### Task directions:
Only lines containing the string "error" belong in the answer; find them in the records and copy them.
*** Data shown Section Begins ***
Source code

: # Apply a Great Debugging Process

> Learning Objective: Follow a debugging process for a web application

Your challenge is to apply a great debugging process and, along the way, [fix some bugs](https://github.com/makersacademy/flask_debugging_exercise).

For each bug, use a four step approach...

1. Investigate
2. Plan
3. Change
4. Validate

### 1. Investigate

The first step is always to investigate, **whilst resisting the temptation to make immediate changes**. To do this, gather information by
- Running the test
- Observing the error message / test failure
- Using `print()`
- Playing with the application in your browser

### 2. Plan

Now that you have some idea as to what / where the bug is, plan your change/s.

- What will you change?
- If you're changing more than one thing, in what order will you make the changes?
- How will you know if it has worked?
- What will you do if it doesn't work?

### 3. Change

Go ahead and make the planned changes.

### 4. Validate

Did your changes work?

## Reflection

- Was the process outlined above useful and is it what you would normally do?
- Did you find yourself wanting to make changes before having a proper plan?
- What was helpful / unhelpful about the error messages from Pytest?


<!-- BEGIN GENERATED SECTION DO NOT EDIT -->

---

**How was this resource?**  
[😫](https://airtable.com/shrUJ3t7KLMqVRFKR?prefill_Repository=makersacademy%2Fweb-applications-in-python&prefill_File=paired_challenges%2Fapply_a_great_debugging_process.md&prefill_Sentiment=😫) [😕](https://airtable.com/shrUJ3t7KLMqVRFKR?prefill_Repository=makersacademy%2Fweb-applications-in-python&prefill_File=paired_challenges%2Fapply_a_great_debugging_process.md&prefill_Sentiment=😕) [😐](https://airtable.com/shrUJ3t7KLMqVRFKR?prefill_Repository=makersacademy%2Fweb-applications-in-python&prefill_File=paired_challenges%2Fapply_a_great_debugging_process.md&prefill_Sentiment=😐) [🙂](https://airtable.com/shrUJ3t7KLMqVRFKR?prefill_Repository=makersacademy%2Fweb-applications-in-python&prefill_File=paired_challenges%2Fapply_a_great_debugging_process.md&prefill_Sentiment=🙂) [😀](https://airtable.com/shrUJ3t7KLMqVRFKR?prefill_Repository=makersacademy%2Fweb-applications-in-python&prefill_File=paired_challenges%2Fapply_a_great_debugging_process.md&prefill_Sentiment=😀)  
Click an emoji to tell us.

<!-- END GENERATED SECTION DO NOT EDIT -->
*** Data shown Section Ends ***
### Exercise answer:
- Observing the error message / test failure
- What was helpful / unhelpful about the error messages from Pytest?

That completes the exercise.